*Work required:* All of the data that follows is to be printed exactly, without pictures.
═══
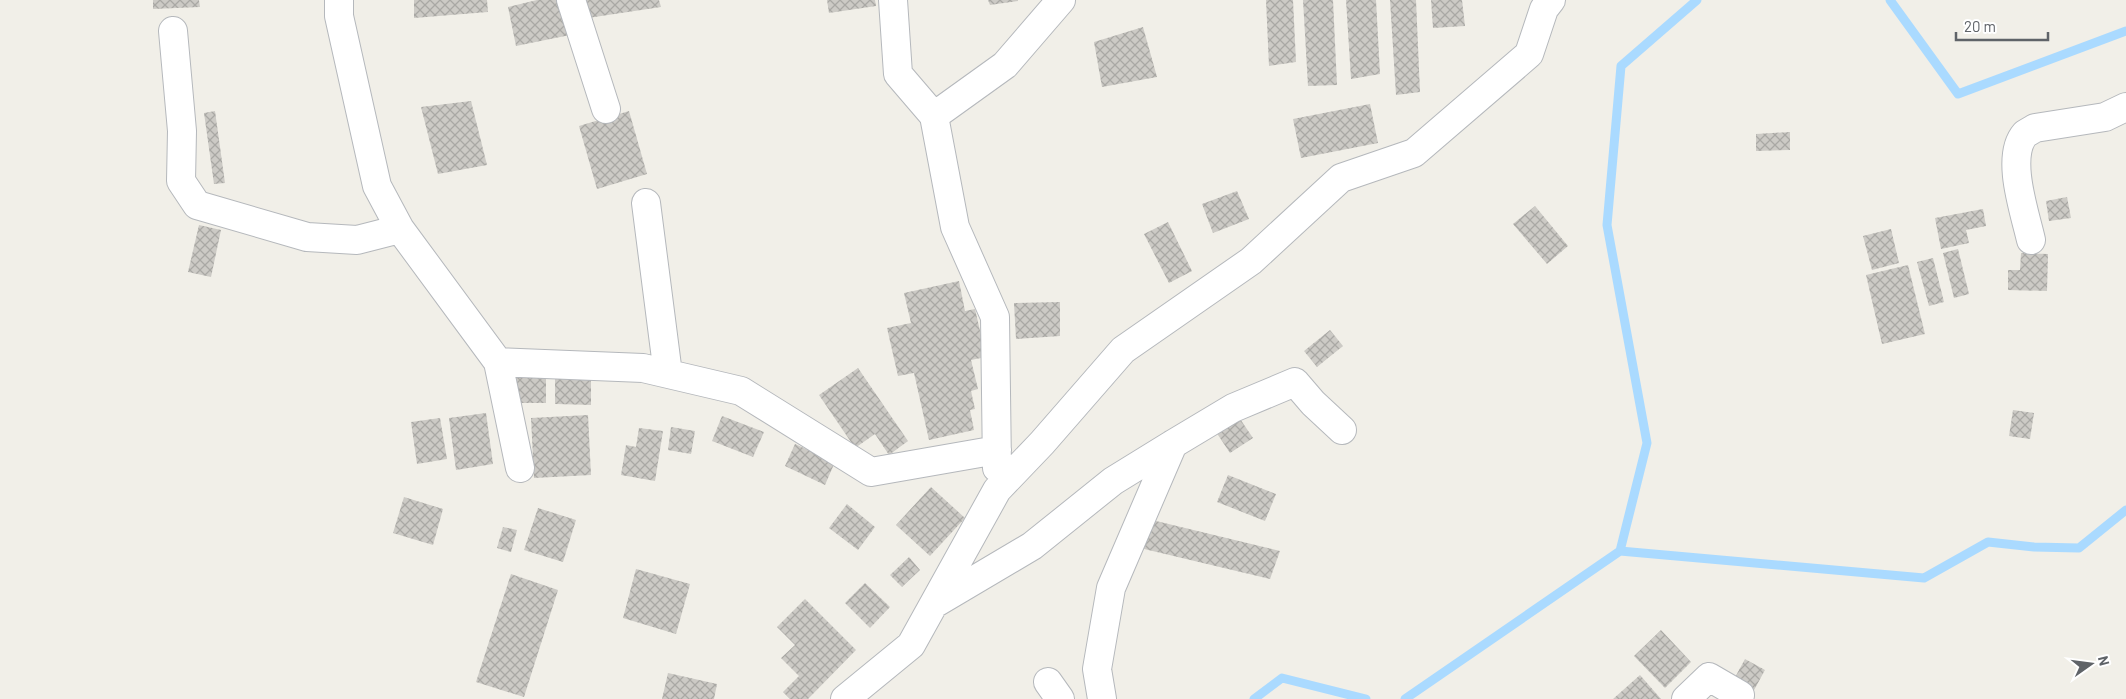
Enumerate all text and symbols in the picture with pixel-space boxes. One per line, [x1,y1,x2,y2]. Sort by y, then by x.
scale bar [1956,10,2048,42]
text: 20 m [1964,17,1996,35]
north arrow [2066,639,2116,689]
text: N [2095,654,2113,667]

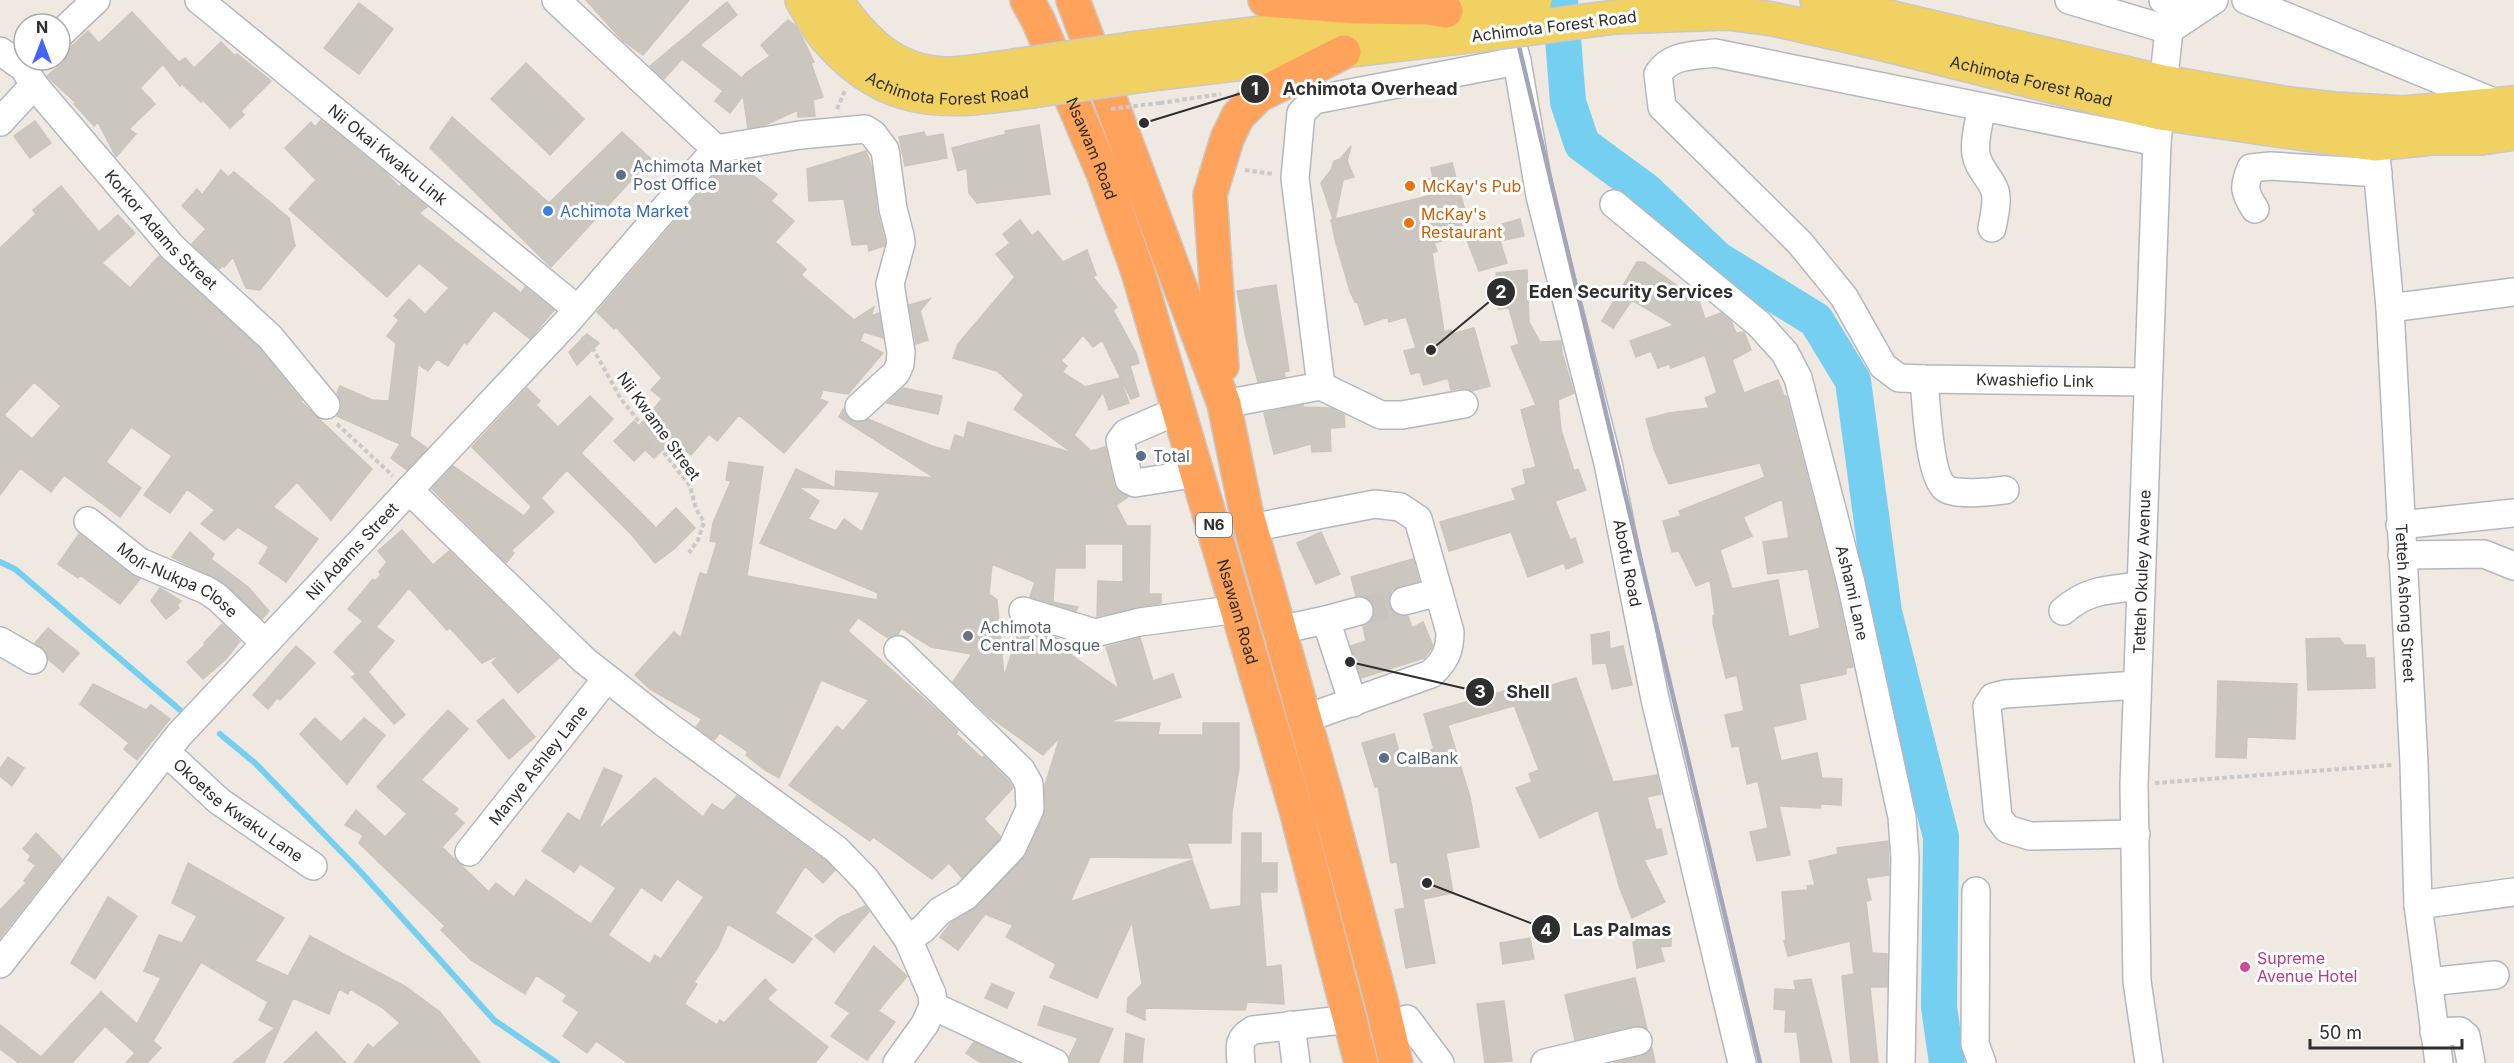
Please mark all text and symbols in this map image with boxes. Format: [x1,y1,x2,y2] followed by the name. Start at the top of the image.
[1470,6,1638,46] street label: Achimota Forest Road
[12,12,72,72] north arrow
[36,17,48,37] text: N
[1948,51,2114,111] street label: Achimota Forest Road
[862,67,1030,109] street label: Achimota Forest Road
[1240,71,1469,107] callout: Achimota Overhead
[1251,78,1259,99] text: 1
[1282,78,1458,99] text: Achimota Overhead
[1062,94,1122,202] street label: Nsawam Road
[324,100,452,209] street label: Nii Okai Kwaku Link
[633,156,762,194] place label: Achimota Market Post Office
[101,166,222,294] street label: Korkor Adams Street
[614,168,628,182] marker: Achimota Market Post Office
[1422,176,1521,196] place label: McKay's Pub
[1403,179,1417,193] marker: McKay's Pub
[560,201,689,221] place label: Achimota Market
[541,204,555,218] marker: Achimota Market
[1421,204,1502,242] place label: McKay's Restaurant
[1402,216,1416,230] marker: McKay's Restaurant
[1486,274,1745,310] callout: Eden Security Services
[1495,281,1507,302] text: 2
[1529,281,1733,302] text: Eden Security Services
[613,368,705,484] street label: Nii Kwame Street
[1976,369,2094,391] street label: Kwashiefio Link
[1153,446,1190,466] place label: Total
[1134,449,1148,463] marker: Total
[2129,489,2155,655] street label: Tetteh Okuley Avenue
[301,498,402,604] street label: Nii Adams Street
[1196,513,1232,537] road number: N6
[1609,517,1646,608] street label: Abofu Road
[2391,523,2420,683] street label: Tetteh Ashong Street
[113,538,242,621] street label: Moli-Nukpa Close
[1832,543,1873,642] street label: Ashami Lane
[1213,557,1263,667] street label: Nsawam Road
[980,617,1100,655] place label: Achimota Central Mosque
[961,629,975,643] marker: Achimota Central Mosque
[1465,674,1562,710] callout: Shell
[1474,681,1486,702] text: 3
[1506,681,1550,702] text: Shell
[484,701,592,829] street label: Manye Ashley Lane
[1396,748,1458,768] place label: CalBank
[1377,751,1391,765] marker: CalBank
[169,754,307,866] street label: Okoetse Kwaku Lane
[1531,911,1683,947] callout: Las Palmas
[1540,919,1552,940] text: 4
[1573,919,1671,940] text: Las Palmas
[2257,948,2357,986] place label: Supreme Avenue Hotel
[2238,960,2252,974] marker: Supreme Avenue Hotel
[2310,1012,2462,1050] scale bar
[2319,1022,2362,1043] text: 50 m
═══
*Exercise output:*
Enumerate all text and symbols in the picture with pixel-space boxes. One per line, [x1,y1,x2,y2]. Sort by y, then by x.
scale bar [1956,10,2048,42]
text: 20 m [1964,17,1996,35]
north arrow [2066,639,2116,689]
text: N [2095,654,2113,667]

Please mark all text and symbols in this map image with boxes. Format: [x1,y1,x2,y2] followed by the name. Start at the top of the image.
[1470,6,1638,46] street label: Achimota Forest Road
[12,12,72,72] north arrow
[36,17,48,37] text: N
[1948,51,2114,111] street label: Achimota Forest Road
[862,67,1030,109] street label: Achimota Forest Road
[1240,71,1469,107] callout: Achimota Overhead
[1251,78,1259,99] text: 1
[1282,78,1458,99] text: Achimota Overhead
[1062,94,1122,202] street label: Nsawam Road
[324,100,452,209] street label: Nii Okai Kwaku Link
[633,156,762,194] place label: Achimota Market Post Office
[101,166,222,294] street label: Korkor Adams Street
[614,168,628,182] marker: Achimota Market Post Office
[1422,176,1521,196] place label: McKay's Pub
[1403,179,1417,193] marker: McKay's Pub
[560,201,689,221] place label: Achimota Market
[541,204,555,218] marker: Achimota Market
[1421,204,1502,242] place label: McKay's Restaurant
[1402,216,1416,230] marker: McKay's Restaurant
[1486,274,1745,310] callout: Eden Security Services
[1495,281,1507,302] text: 2
[1529,281,1733,302] text: Eden Security Services
[613,368,705,484] street label: Nii Kwame Street
[1976,369,2094,391] street label: Kwashiefio Link
[1153,446,1190,466] place label: Total
[1134,449,1148,463] marker: Total
[2129,489,2155,655] street label: Tetteh Okuley Avenue
[301,498,402,604] street label: Nii Adams Street
[1196,513,1232,537] road number: N6
[1609,517,1646,608] street label: Abofu Road
[2391,523,2420,683] street label: Tetteh Ashong Street
[113,538,242,621] street label: Moli-Nukpa Close
[1832,543,1873,642] street label: Ashami Lane
[1213,557,1263,667] street label: Nsawam Road
[980,617,1100,655] place label: Achimota Central Mosque
[961,629,975,643] marker: Achimota Central Mosque
[1465,674,1562,710] callout: Shell
[1474,681,1486,702] text: 3
[1506,681,1550,702] text: Shell
[484,701,592,829] street label: Manye Ashley Lane
[1396,748,1458,768] place label: CalBank
[1377,751,1391,765] marker: CalBank
[169,754,307,866] street label: Okoetse Kwaku Lane
[1531,911,1683,947] callout: Las Palmas
[1540,919,1552,940] text: 4
[1573,919,1671,940] text: Las Palmas
[2257,948,2357,986] place label: Supreme Avenue Hotel
[2238,960,2252,974] marker: Supreme Avenue Hotel
[2310,1012,2462,1050] scale bar
[2319,1022,2362,1043] text: 50 m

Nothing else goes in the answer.